■ Brief ■
Begin at the line containing "Callable, **kwargs) ->" in the data below and go on through the line containing "- **Returns**: True if in WebUI mode", repeating each line exactly; include both ends and no other line.

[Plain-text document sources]
· · · ·
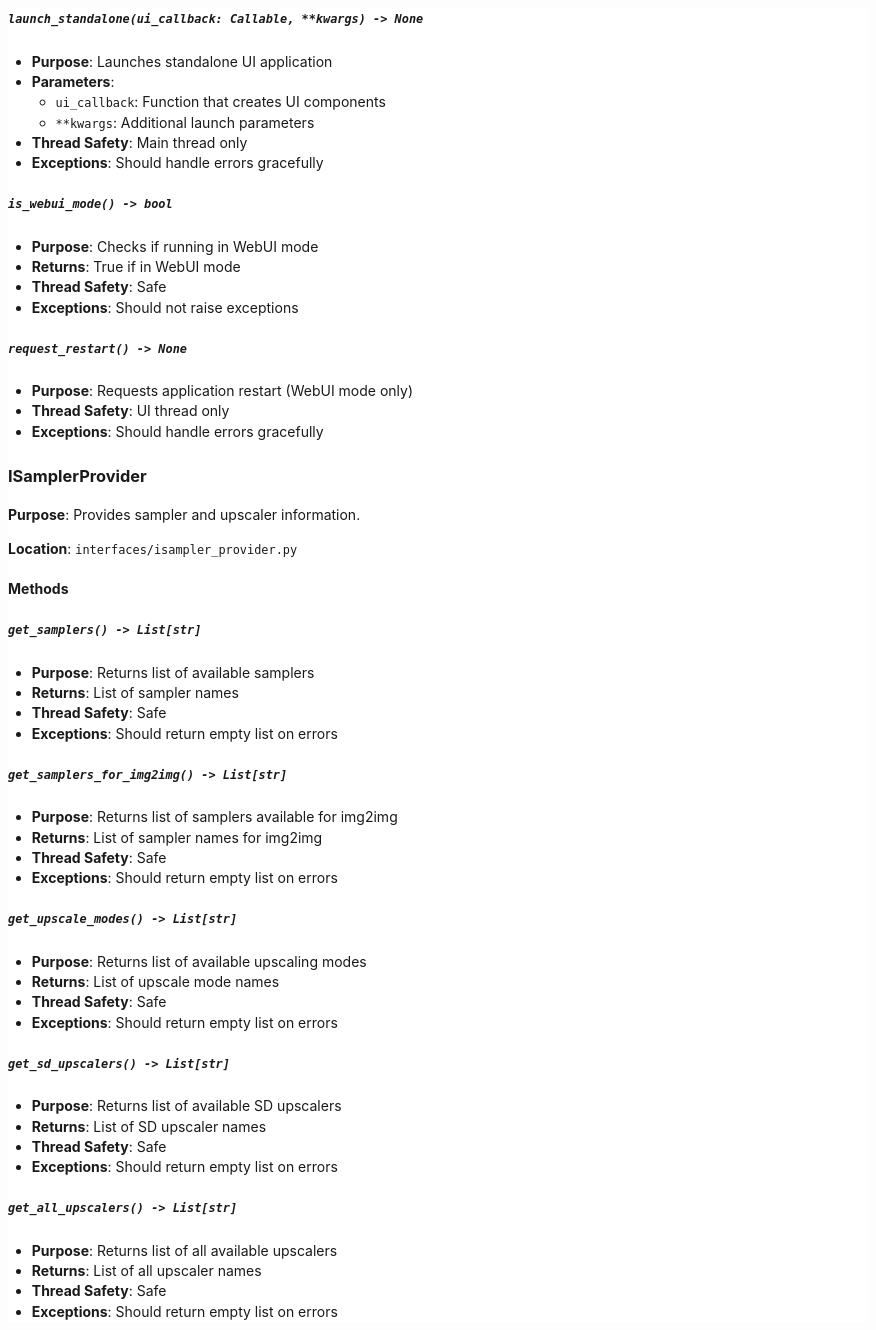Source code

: ##### `launch_standalone(ui_callback: Callable, **kwargs) -> None`
- **Purpose**: Launches standalone UI application
- **Parameters**:
  - `ui_callback`: Function that creates UI components
  - `**kwargs`: Additional launch parameters
- **Thread Safety**: Main thread only
- **Exceptions**: Should handle errors gracefully

##### `is_webui_mode() -> bool`
- **Purpose**: Checks if running in WebUI mode
- **Returns**: True if in WebUI mode
- **Thread Safety**: Safe
- **Exceptions**: Should not raise exceptions

##### `request_restart() -> None`
- **Purpose**: Requests application restart (WebUI mode only)
- **Thread Safety**: UI thread only
- **Exceptions**: Should handle errors gracefully

### ISamplerProvider

**Purpose**: Provides sampler and upscaler information.

**Location**: `interfaces/isampler_provider.py`

#### Methods

##### `get_samplers() -> List[str]`
- **Purpose**: Returns list of available samplers
- **Returns**: List of sampler names
- **Thread Safety**: Safe
- **Exceptions**: Should return empty list on errors

##### `get_samplers_for_img2img() -> List[str]`
- **Purpose**: Returns list of samplers available for img2img
- **Returns**: List of sampler names for img2img
- **Thread Safety**: Safe
- **Exceptions**: Should return empty list on errors

##### `get_upscale_modes() -> List[str]`
- **Purpose**: Returns list of available upscaling modes
- **Returns**: List of upscale mode names
- **Thread Safety**: Safe
- **Exceptions**: Should return empty list on errors

##### `get_sd_upscalers() -> List[str]`
- **Purpose**: Returns list of available SD upscalers
- **Returns**: List of SD upscaler names
- **Thread Safety**: Safe
- **Exceptions**: Should return empty list on errors

##### `get_all_upscalers() -> List[str]`
- **Purpose**: Returns list of all available upscalers
- **Returns**: List of all upscaler names
- **Thread Safety**: Safe
- **Exceptions**: Should return empty list on errors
· · · ·
■ Written reply ■
: ##### `launch_standalone(ui_callback: Callable, **kwargs) -> None`
- **Purpose**: Launches standalone UI application
- **Parameters**:
  - `ui_callback`: Function that creates UI components
  - `**kwargs`: Additional launch parameters
- **Thread Safety**: Main thread only
- **Exceptions**: Should handle errors gracefully

##### `is_webui_mode() -> bool`
- **Purpose**: Checks if running in WebUI mode
- **Returns**: True if in WebUI mode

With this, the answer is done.